Poetry is a bit like breadmaking
It has a mystique surrounding it. It has a reputation for being ‘hard’. Think T S Elliot, maybe, or whoever it was you ‘hated’ at school, where poetry was often reduced to metre and form. (We ‘did’ Keats and I loved him). And poetry can be oblique. It doesn’t always give up its secrets easily. Doesn’t blast, screaming from a megaphone – although it can. Poetry is, by its very nature, not reportage. It’s not sound bytes or fake news, but something deeper, more mystical or spiritual. Poetry connects with our emotions as well as our minds.
But then there’s Pam Ayres who writes rhyming poetry, which is not well thought of by publishers and competition organisers. I quite like her. She makes me laugh. For some she may be ‘proof’ that the public aren’t prepared to engage with something deeper. I’m not sure. Something doesn’t have to be difficult to understand to have meaning, interest or connection.

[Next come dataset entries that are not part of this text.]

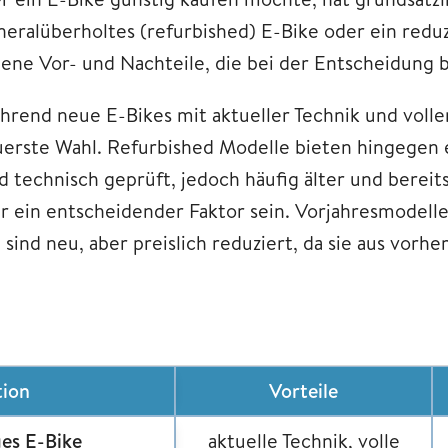
neralüberholtes (refurbished) E-Bike oder ein reduz
gene Vor- und Nachteile, die bei der Entscheidung b
hrend neue E-Bikes mit aktueller Technik und voller
uerste Wahl. Refurbished Modelle bieten hingegen 
nd technisch geprüft, jedoch häufig älter und berei
er ein entscheidender Faktor sein. Vorjahresmodelle
 sind neu, aber preislich reduziert, da sie aus vor
ion
Vorteile
es E-Bike
aktuelle Technik, volle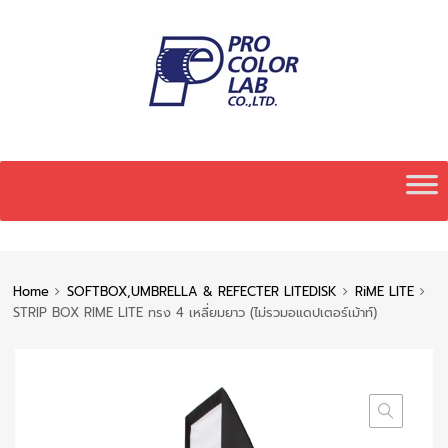
Home
SOFTBOX,UMBRELLA & REFECTER LITEDISK
RiME LITE
STRIP BOX RIME LITE ทรง 4 เหลี่ยมยาว (ไม่รวมอแดปเตอร์เม้าท์)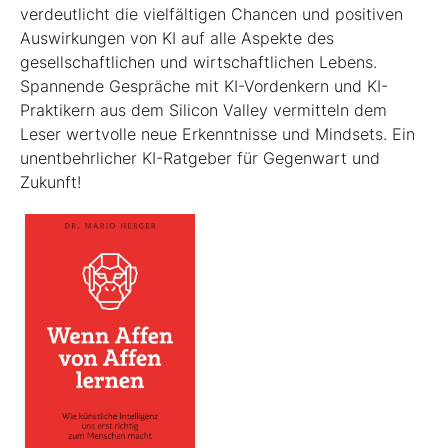
verdeutlicht die viel­fältigen Chancen und positiven
Auswirkungen von KI auf alle Aspekte des
gesellschaftlichen und wirtschaftlichen Lebens.
Spannende Gespräche mit KI-Vordenkern und KI-
Praktikern aus dem Silicon Valley vermitteln dem
Leser wertvolle neue Erkenntnisse und Mindsets. Ein
unentbehrlicher KI-Ratgeber für Gegenwart und
Zukunft!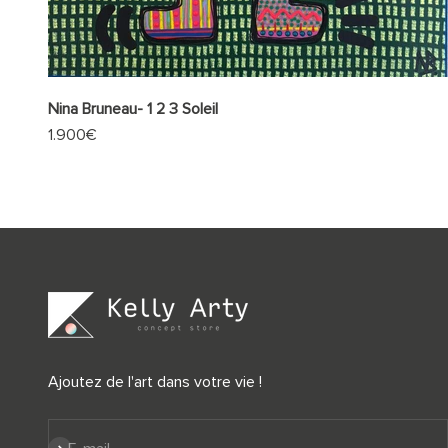
Nina Bruneau- 1 2 3 Soleil
Prix de vente
1.900€
Ajoutez de l'art dans votre vie !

Poetry doesn’t have to be a Da Vinci code of keys and clues. It can be raw and elemental, yielding its meaning easily. It can be simple and beautiful. The dictionary definition of poetry is ‘literary work in which the expression of feelings and ideas is given intensity by the use of distinctive style and rhythm’ . I think the general lack of fervour for poetry with the buying public is down to a dislike of the expression of feelings; an uneasiness with the intensity. Poets like to both magnify and dissect and that can be uncomfortable.

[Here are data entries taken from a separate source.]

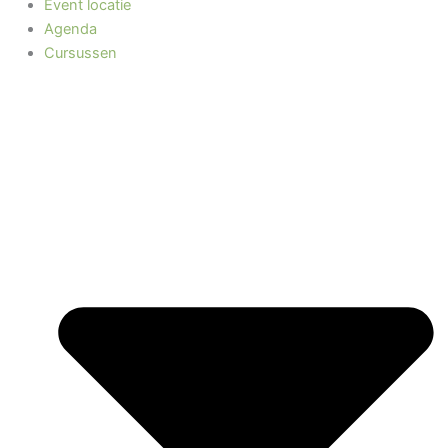
Event locatie
Agenda
Cursussen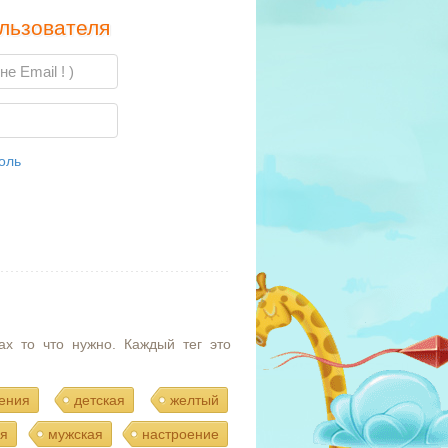
льзователя
оль
ах то что нужно. Каждый тег это
ения
детская
желтый
я
мужская
настроение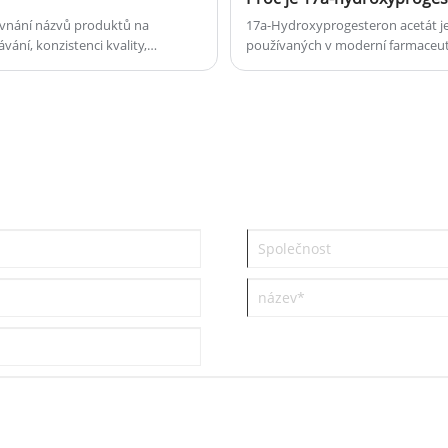
rovnání názvů produktů na
17a-Hydroxyprogesteron acetát je
vání, konzistenci kvality,
používaných v moderní farmaceuti
alitu škálování od hodnocení až
poptávka po lécích souvisejících s
více zaměřují na vysoce čisté ster
procesy.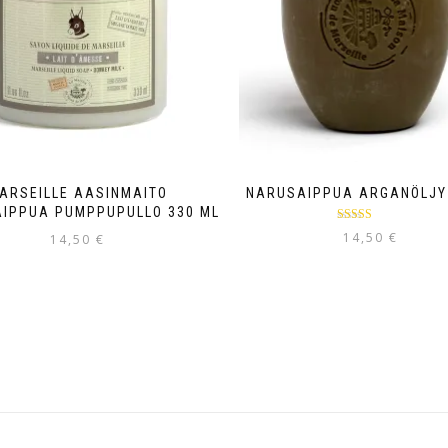
ARSEILLE AASINMAITO
NARUSAIPPUA ARGANÖLJY
IPPUA PUMPPUPULLO 330 ML
Arvostelu
14,50
€
14,50
€
tuotteesta:
5.00
/ 5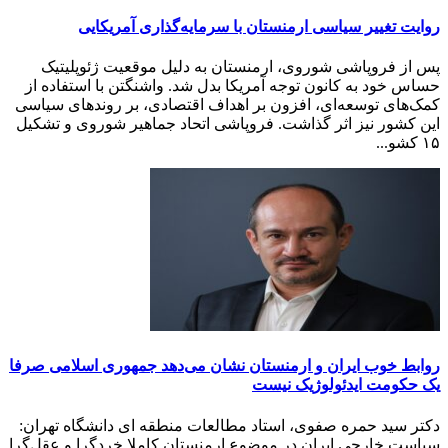
روایت تغییر سیاسی ارمنستان با سرمایه‌گذاری آمریکایی
پس از فروپاشی شوروی، ارمنستان به ‌دلیل موقعیت ژئوپلیتیک
حساس خود به کانون توجه آمریکا بدل شد. واشنگتن با استفاده از
کمک‌های توسعه‌ای، افزون بر اهداف اقتصادی، بر روندهای سیاسی
این کشور نیز اثر گذاشت. فروپاشی اتحاد جماهیر شوروی و تشکیل
۱۵ کشو...
روابط خوب ایران و ارمنستان نشان می‌دهد جمهوری اسلامی صرفا
یک حکومت ایدئولوژیک نیست
دکتر سید حمره صفوی، استاد مطالعات منطقه ای دانشگاه تهران:
سیاست خارجی ایران در موضوع ارمنستان کاملا خردگرا و عقل‌گرا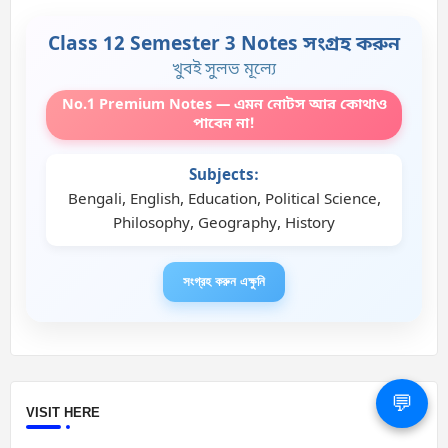
Class 12 Semester 3 Notes সংগ্রহ করুন
খুবই সুলভ মূল্যে
No.1 Premium Notes — এমন নোটস আর কোথাও
পাবেন না!
Subjects:
Bengali, English, Education, Political Science,
Philosophy, Geography, History
সংগ্রহ করুন এক্ষুনি
💬
VISIT HERE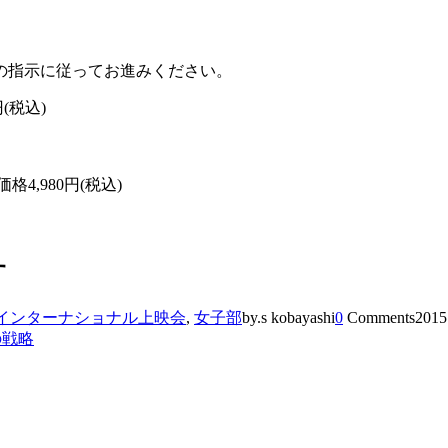
の指示に従ってお進みください。
(税込)
,980円(税込)
す
インターナショナル上映会
,
女子部
by.s kobayashi
0
Comments
2015
の戦略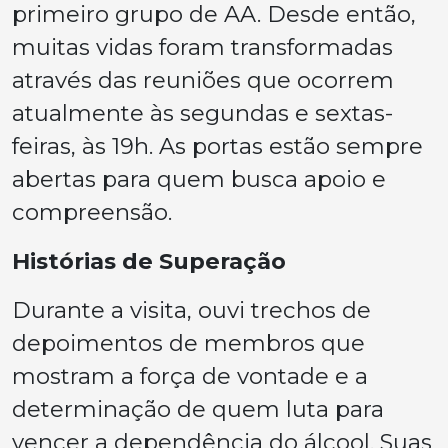
primeiro grupo de AA. Desde então,
muitas vidas foram transformadas
através das reuniões que ocorrem
atualmente às segundas e sextas-
feiras, às 19h. As portas estão sempre
abertas para quem busca apoio e
compreensão.
Histórias de Superação
Durante a visita, ouvi trechos de
depoimentos de membros que
mostram a força de vontade e a
determinação de quem luta para
vencer a dependência do álcool. Suas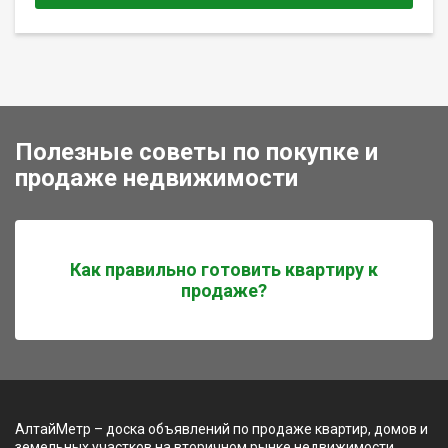
Полезные советы по покупке и
продаже недвижимости
Как правильно готовить квартиру к
продаже?
АлтайМетр – доска объявлений по продаже квартир, домов и
земельных участков на вторичном рынке недвижимости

I know lots of people who write poetry. Didn’t most of us write it as children? Perhaps we even loved it. Then education came along an inoculated us against it. Now bookshops barely stock it because no one buys it, which means publishers don’t want to touch it because it makes no money. There are exceptions. There are some excellent small presses which produce pamphlets and first collections, and there are some high-profile competitions in which publication is the end game. It’s small fry, however, compared to the numbers of people who write poetry.
Like bread making, poetry has a reputation. This is partly created by education and partly by elitism, which still exists, despite the likes of Benjamin Zephaniah and other performance poets, who have done much to break down barriers. We need people not to be intimidated, if they are to ever buy and read poetry. And poets, you’re not exempt here. If you want to have a wide readership, If you actually want to sell books, then you need to be reading and buying poetry. You need to be making it popular by demystifying it. By that I don’t mean you need to write simplistic poetry, rather that you need to find ways to connect with people.
As a professional bread maker, I strongly believe that bread making should be accessible and enjoyable and as a poet, I think that poetry should be too. That doesn’t mean it’s easy, that there is no skill involved in its making or telling, but it should be for the people and not a select few. We all need a bit of poetry in our lives, as much as we need our daily bread.